====== Dados do exercício ======

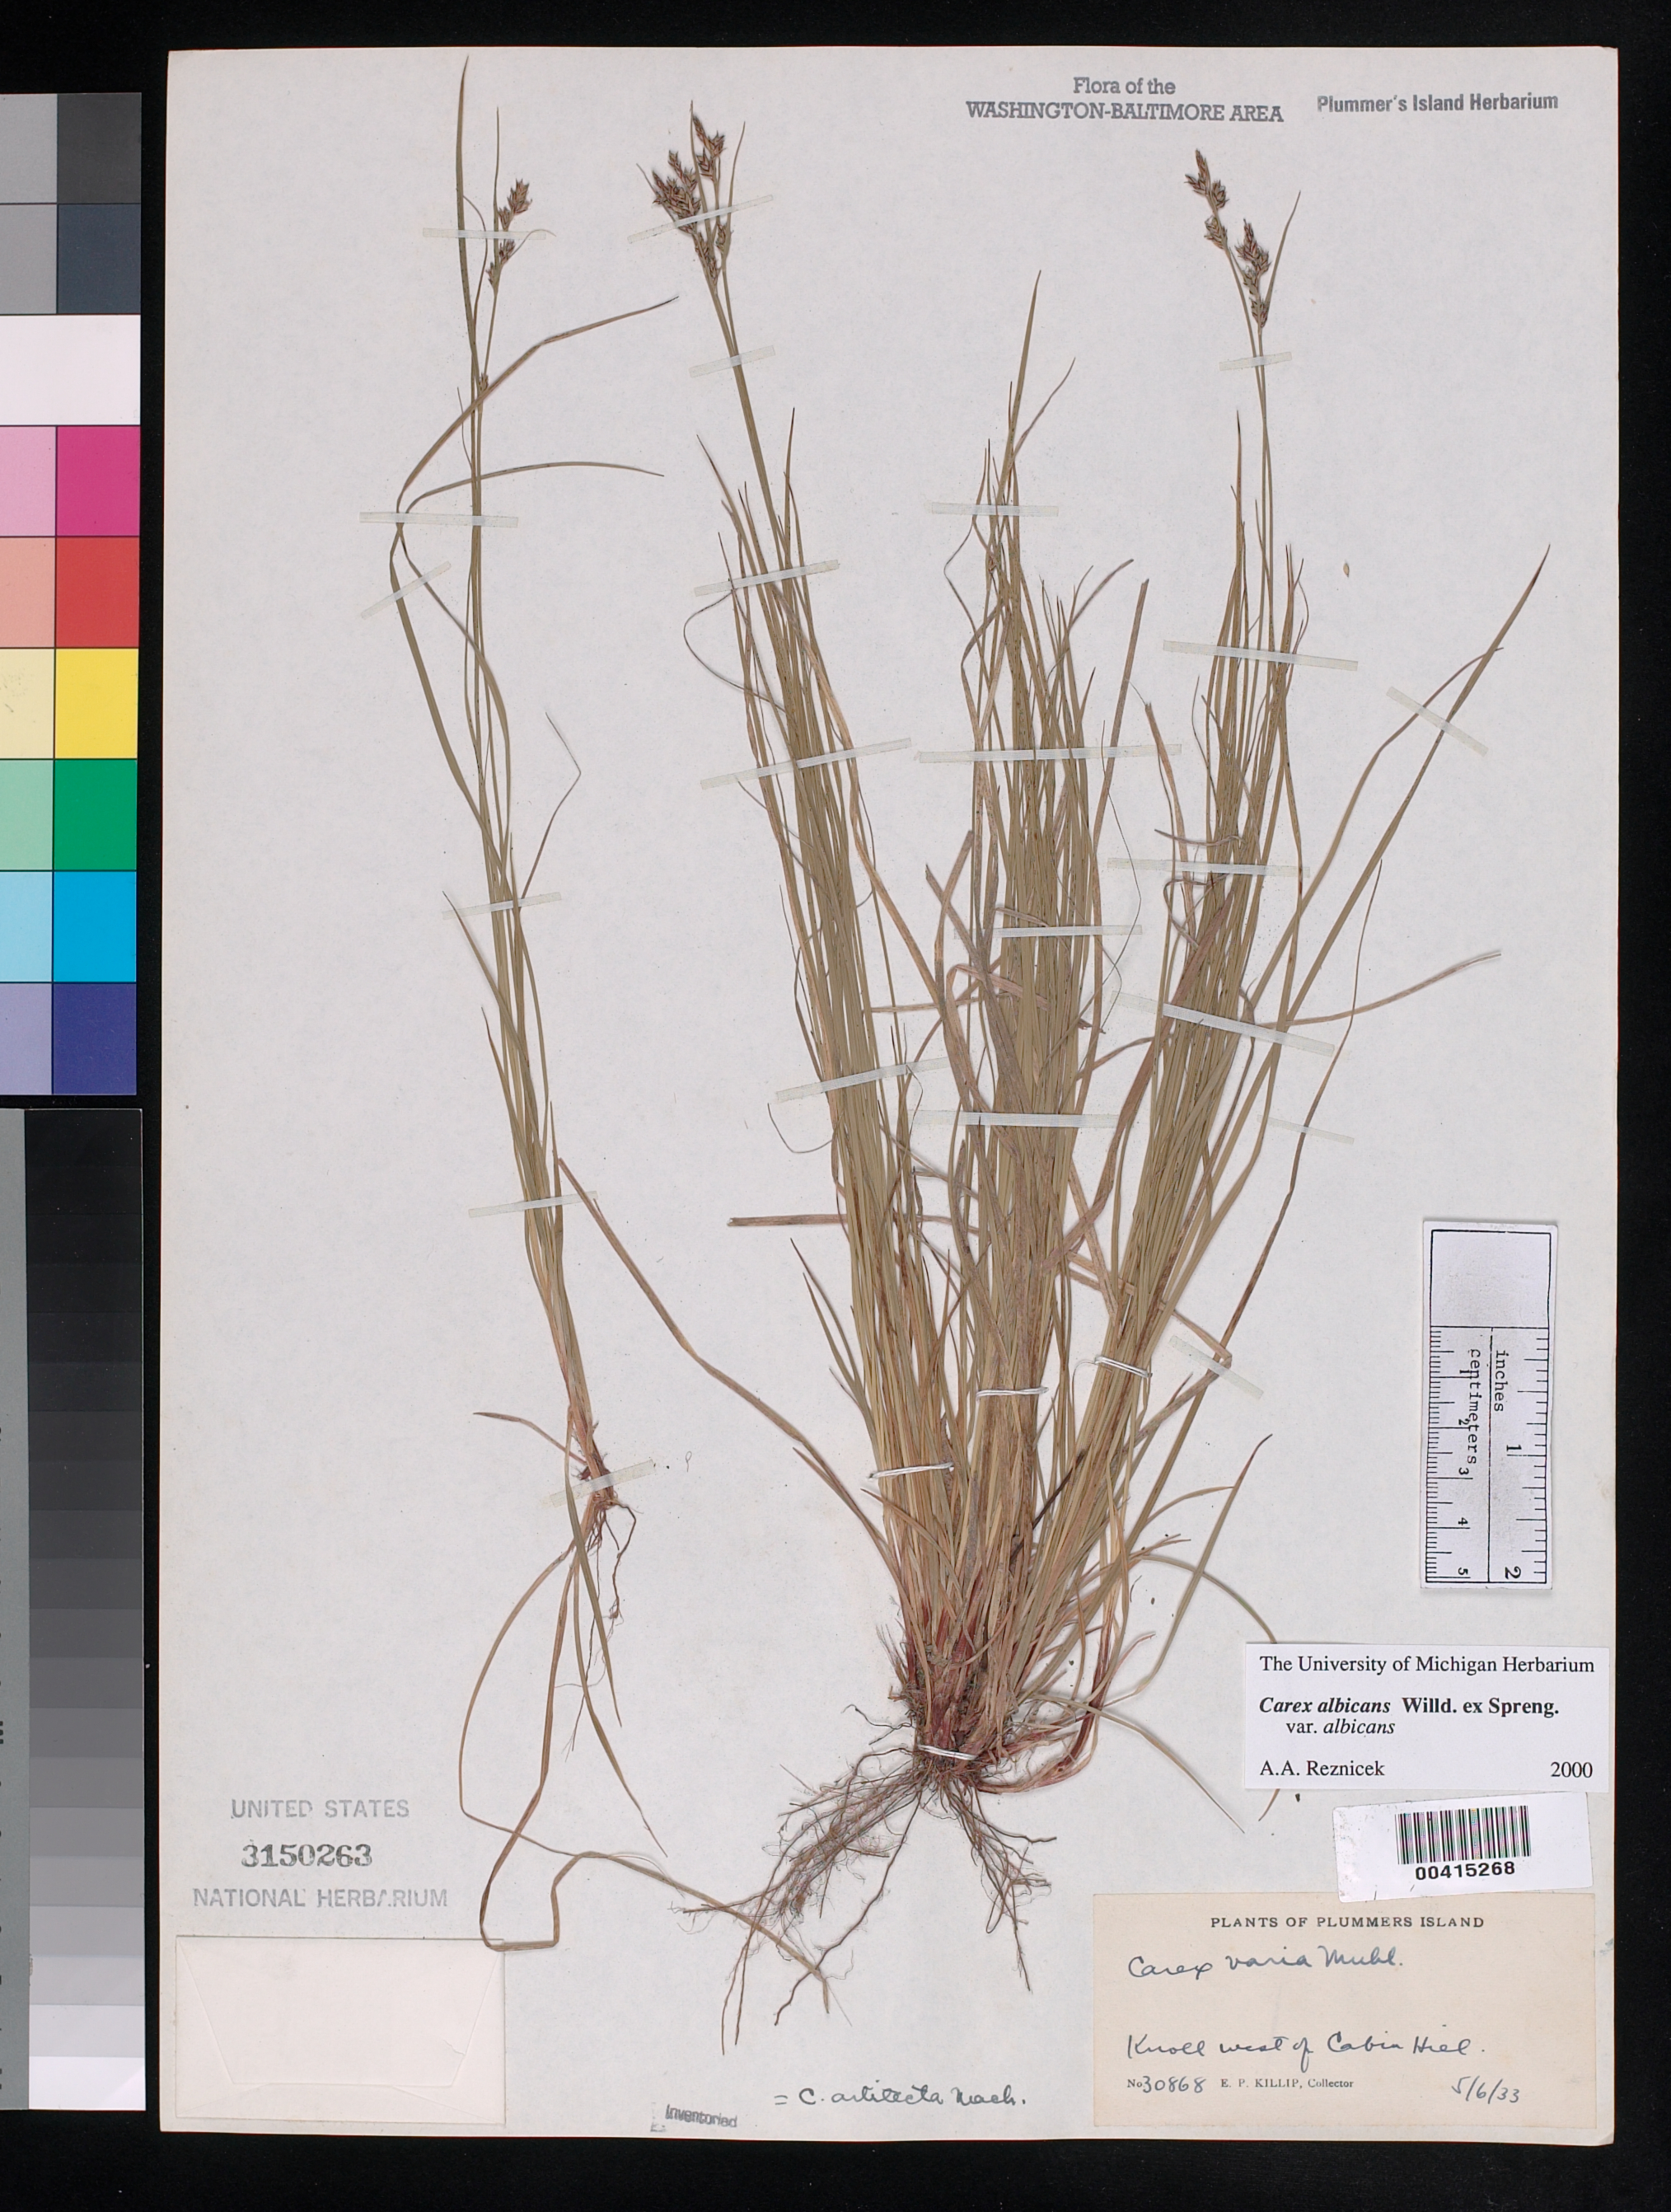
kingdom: Plantae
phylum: Tracheophyta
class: Liliopsida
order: Poales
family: Cyperaceae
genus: Carex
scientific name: Carex albicans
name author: Willd. ex Spreng.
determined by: Reznicek, A. A.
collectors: E. P. Killip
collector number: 30868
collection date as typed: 06 May 1933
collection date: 1933-05-06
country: United States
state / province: Maryland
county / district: Montgomery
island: Plummers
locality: Plummer's Island; knoll west of Cabin Hill Plummers Island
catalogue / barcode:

======

- [Enunciado da tarefa] Retorne cada uma das linhas acima em que aparece a palavra "collection".

- [Resposta do exercício]
collection date as typed: 06 May 1933
collection date: 1933-05-06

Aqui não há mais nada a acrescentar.